As part of the aforementioned corporate reorganization, the shareholders of the Company conferred their stock to Morrisey, such that after such transaction, shareholders held 100% of the stock of Morrisey, and Morrisey held 100% of the stock of the Company. As part of and in conjunction with such transaction, the Company elected Qualified Subchapter S Subsidiary status, whereas prior to such reorganization, the Company was a Subchapter S Corporation. Accordingly, the Company was and remains a disregarded entity for federal income tax purposes. In lieu of corporation income taxes, shareholders are taxed on their proportionate share of the Company’s taxable income. Therefore, no provision or liability for federal income taxes has been included in these financial statements.
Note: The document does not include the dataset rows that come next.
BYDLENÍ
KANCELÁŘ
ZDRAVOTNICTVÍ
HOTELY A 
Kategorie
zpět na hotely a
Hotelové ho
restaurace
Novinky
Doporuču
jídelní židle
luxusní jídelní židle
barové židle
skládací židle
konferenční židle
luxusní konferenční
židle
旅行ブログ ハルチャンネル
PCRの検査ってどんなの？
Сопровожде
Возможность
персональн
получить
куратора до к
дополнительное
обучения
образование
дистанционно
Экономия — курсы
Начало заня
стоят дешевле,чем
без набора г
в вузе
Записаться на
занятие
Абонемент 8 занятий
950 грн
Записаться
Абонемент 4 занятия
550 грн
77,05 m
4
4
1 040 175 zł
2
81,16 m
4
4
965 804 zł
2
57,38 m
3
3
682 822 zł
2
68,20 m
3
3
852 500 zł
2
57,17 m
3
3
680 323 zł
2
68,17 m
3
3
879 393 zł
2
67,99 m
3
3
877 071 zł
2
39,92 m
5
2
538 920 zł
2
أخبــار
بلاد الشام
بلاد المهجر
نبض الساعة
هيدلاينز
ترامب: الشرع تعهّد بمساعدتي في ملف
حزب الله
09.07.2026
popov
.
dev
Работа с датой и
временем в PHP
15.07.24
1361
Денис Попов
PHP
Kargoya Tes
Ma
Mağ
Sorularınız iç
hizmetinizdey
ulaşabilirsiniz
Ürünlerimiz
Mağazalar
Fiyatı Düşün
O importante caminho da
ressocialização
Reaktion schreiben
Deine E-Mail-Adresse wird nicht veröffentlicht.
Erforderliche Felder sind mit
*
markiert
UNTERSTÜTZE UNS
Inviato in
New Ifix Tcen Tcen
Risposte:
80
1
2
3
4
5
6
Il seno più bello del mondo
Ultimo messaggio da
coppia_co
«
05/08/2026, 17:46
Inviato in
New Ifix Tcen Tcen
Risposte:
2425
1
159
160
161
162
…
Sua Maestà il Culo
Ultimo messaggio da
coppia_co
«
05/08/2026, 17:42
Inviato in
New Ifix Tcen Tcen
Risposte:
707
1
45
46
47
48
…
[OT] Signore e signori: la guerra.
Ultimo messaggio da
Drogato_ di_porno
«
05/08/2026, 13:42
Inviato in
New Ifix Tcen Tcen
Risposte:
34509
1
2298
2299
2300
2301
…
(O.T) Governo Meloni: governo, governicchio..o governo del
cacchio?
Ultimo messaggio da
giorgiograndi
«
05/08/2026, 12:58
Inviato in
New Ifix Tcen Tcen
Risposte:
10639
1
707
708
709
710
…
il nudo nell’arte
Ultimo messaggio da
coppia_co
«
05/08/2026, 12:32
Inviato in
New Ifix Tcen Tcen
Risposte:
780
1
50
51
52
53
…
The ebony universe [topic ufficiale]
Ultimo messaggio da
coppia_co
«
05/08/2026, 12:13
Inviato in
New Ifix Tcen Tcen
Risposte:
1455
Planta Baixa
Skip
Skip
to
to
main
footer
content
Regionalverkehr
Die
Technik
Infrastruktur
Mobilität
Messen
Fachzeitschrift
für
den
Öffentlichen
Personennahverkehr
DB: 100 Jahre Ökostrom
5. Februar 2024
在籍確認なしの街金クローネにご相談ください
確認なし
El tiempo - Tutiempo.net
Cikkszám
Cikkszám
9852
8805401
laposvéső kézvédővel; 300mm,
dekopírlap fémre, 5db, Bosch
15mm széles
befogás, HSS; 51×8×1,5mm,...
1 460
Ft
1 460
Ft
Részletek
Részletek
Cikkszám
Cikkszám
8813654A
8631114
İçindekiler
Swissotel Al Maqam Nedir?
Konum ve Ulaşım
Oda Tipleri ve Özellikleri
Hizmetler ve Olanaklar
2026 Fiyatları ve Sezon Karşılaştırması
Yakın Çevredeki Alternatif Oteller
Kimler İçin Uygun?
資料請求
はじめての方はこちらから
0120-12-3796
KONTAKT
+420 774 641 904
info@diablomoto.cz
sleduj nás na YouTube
The Company recognizes the benefit of a tax position only after determining that the relevant tax authority would more likely than not sustain the position of an audit. For tax positions meeting the more likely than not threshold, the amount recognized in the financial statements is the largest benefit that has a greater than 50% likelihood of being realized upon ultimate settlement with the relevant tax authority. Interest and penalties, if incurred, are recognized in the statement of operations. The Company had no unrecognized tax positions at December 31, 2015 and June 30, 2016.

4. STOCK BASED COMPENSATION

The Company accounts for the Morrisey Associates, Inc. 1988 Stock Incentive Plan (the “1998 Plan”) using a fair value-based method.

The Company amortizes stock-based compensation for awards granted on or after January 1, 2016, on a straight-line basis over the requisite service (vesting) period using the Black-Scholes option pricing model. There was no stock based compensation expense recognized by the Company for the six months ended June 30, 2015 and 2016.

5. INVESTED EQUITY (DEFICIT)

Management considers an allocation of historical invested capital, retained earnings and shareholder distributions to be impracticable. Accordingly, the beginning invested deficit balance utilized in preparation of the condensed financial statements was determined on the basis of the excess of liabilities over assets attributable to the Company as of December 31, 2014. The excess of liabilities over assets at December 31, 2015 and June 30, 2016, inclusive of consideration given to income attributable to the Company for the respective periods then ended, has been deemed to be distributions. Such distributions represent intercompany balances that are not expected to be directly recouped by the Company. Accordingly, distributions are not indicative of actual distributions made to shareholders.

 

5


MORRISEY ASSOCIATES, INC.

NOTES TO CONDENSED FINANCIAL STATEMENTS (UNAUDITED)

 

6. SUBSEQUENT EVENTS

On August 8, 2016, 100% of the outstanding stock of the Company was purchased by Echo, Inc., a wholly owned subsidiary of HealthStream, Inc.